__PAGE__
0

i want to run about 10.000 concurrent requests using .net HttpWebRequest, not all of them going to the same host and some of them go through a pool of proxies.

Im currently using Threads which works fine up to 1000 concurrent requests(equals around 3% in task manager), but when I scale up to 2000 or even 5000 concurrent requests, I get many Exceptions(see below) and 100% cpu load.
When I noticed that I thought its too much for the server, but running for example 2 instances with 1000 concurrent works also, so Im guessing its something with the connection management.

First of all: sample code of request(guessing its all fine, works fine until big scale)

public string HttpGet(string url)
{
    try {
        HttpWebRequest request = (HttpWebRequest)HttpWebRequest.Create(url);
        request.Timeout = 20000;
        request.CookieContainer = Cookie;
        request.AutomaticDecompression = DecompressionMethods.GZip;
        request.KeepAlive = true;
        request.Method = "GET";
        HttpWebResponse response = (HttpWebResponse)request.GetResponse();

        Stream dataStream = response.GetResponseStream();
        StreamReader reader = new StreamReader(dataStream);
        string tmp = reader.ReadToEnd();
        reader.Close();
        dataStream.Close();
        response.Close();

        return tmp;
    } catch (Exception ex) {
        return "";
    }
}

And Yeah of course I (think I ) also set ServicePointManager right:

ServicePointManager.DefaultConnectionLimit = 20 * 1000;
ServicePointManager.MaxServicePointIdleTime = 1000 * 60 * 20;//maybe this is an issue?
ServicePointManager.UseNagleAlgorithm = false;
ServicePointManager.Expect100Continue = false;

The strange thing is that Im getting Timeouts(no real timeout, its an timeout like it occurs when you have a low DefaultConnectionLimit and trying to make requests parallel) even when the application even doesnt use the half of the limit of connections.

So I decided to try using the ConnectionGroupName to give each thread an unique connection:

request.ConnectionGroupName = randomStringPerThreadBasis;

That increased at least the opened TCP connections, so I not only extended the .NET DefaultConnectionLimit, I also increased the available dynamic TCP ports under windows like this http://kb.globalscape.com/KnowledgebaseArticle10438.aspx and this netsh int ipv4 set dynamicport tcp start=1025 num=50000

The strange thing again is that the app opens now so many connections, which arent needed, but still has a high cpu footage and still times out rarely(but much better than before, so its maybe something with the connection management?).

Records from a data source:
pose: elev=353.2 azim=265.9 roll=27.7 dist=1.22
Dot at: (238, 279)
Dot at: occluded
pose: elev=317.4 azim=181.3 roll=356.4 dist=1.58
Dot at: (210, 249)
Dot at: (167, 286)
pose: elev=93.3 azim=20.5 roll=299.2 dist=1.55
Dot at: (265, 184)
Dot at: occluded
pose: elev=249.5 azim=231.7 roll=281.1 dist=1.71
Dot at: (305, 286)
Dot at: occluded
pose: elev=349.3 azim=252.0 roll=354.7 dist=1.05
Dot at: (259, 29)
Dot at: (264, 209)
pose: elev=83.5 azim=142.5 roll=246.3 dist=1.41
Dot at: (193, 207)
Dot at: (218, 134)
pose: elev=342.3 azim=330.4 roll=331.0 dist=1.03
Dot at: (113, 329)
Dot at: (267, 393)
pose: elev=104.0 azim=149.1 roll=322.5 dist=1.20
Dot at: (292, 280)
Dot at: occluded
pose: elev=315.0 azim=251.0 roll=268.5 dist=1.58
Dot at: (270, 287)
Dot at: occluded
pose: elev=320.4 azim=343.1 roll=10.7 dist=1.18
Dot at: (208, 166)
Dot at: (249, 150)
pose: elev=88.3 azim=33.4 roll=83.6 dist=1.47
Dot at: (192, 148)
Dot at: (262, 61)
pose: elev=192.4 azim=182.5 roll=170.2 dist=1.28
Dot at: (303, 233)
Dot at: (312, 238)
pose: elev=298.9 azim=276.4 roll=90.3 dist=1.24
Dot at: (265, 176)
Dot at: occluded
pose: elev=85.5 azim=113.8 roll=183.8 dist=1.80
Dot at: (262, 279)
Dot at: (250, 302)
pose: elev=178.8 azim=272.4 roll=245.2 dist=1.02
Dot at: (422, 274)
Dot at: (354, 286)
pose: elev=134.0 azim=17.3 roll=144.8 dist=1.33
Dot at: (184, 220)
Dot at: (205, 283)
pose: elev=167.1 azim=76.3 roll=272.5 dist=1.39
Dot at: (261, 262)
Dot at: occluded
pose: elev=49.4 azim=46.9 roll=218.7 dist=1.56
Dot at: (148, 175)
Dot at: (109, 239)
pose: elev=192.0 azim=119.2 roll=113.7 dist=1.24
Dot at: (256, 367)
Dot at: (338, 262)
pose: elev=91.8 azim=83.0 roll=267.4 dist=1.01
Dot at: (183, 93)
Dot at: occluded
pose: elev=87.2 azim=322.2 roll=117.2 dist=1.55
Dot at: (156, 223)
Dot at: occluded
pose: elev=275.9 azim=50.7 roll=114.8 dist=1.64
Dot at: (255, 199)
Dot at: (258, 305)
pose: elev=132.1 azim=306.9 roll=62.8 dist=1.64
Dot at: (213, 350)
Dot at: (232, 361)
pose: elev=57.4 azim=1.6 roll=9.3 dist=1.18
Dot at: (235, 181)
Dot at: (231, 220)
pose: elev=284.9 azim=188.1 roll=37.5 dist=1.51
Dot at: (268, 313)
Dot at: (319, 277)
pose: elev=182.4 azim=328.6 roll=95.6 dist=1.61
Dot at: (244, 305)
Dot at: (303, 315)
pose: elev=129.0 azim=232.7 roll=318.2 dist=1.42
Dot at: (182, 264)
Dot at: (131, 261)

__TASK 1__
Condense the paragraph of the forum post on concurrent HttpWebRequest calls that begins "That increased at least the opened TCP connections" into a short bulleted list that keeps its main facts.
__TASK 2__
Extend the forum post on concurrent HttpWebRequest calls, picking up after its final sentence.

__FINAL RESULT 1__
- Giving each thread its own connection group raised the number of open TCP connections.
- The poster raised the .NET DefaultConnectionLimit.
- The poster also increased the dynamic TCP ports available in Windows, following http://kb.globalscape.com/KnowledgebaseArticle10438.aspx and running netsh int ipv4 set dynamicport tcp start=1025 num=50000.

__FINAL RESULT 2__
For completeness: Im also getting these exceptions somtimes(but not so often):

System.Net.WebException: The underlying connection was closed: A connection that was expected to be kept alive was closed by the server. ---> System.IO.IOException:Unable to read data from the transport connection : An existing connection was forcibly closed by the remote host. ---> A connection attempt failed because the connected party did not properly
respond after a period of time, or established connection failed because 
connected host has failed to respond
   at System.Net.Sockets.NetworkStream.Read(Byte[] buffer, Int32 offset, Int32 size)
   at System.Net.Sockets.NetworkStream.Read(Byte[] buffer, Int32 offset, Int32 size)
   at System.Net.FixedSizeReader.ReadPacket(Byte[] buffer, Int32 offset, Int32 count)
   at System.Net.Security._SslStream.StartFrameHeader(Byte[] buffer, Int32 offset, Int32 count, AsyncProtocolRequest asyncRequest)
   at System.Net.Security._SslStream.StartReading(Byte[] buffer, Int32 offset, Int32 count, AsyncProtocolRequest asyncRequest)
   at System.Net.Security._SslStream.ProcessRead(Byte[] buffer, Int32 offset, Int32 count, AsyncProtocolRequest asyncRequest)
   at System.Net.TlsStream.Read(Byte[] buffer, Int32 offset, Int32 size)
   at System.Net.PooledStream.Read(Byte[] buffer, Int32 offset, Int32 size)
   at System.Net.Connection.SyncRead(HttpWebRequest request, Boolean userRetrievedStream, Boolean probeRead)
   at System.Net.HttpWebRequest.GetResponse()

So my question is how can I solve this? Did I sth wrong? Are there workarounds? Can I manage the connections on my own? Is there another class/language which just works for this case? etc.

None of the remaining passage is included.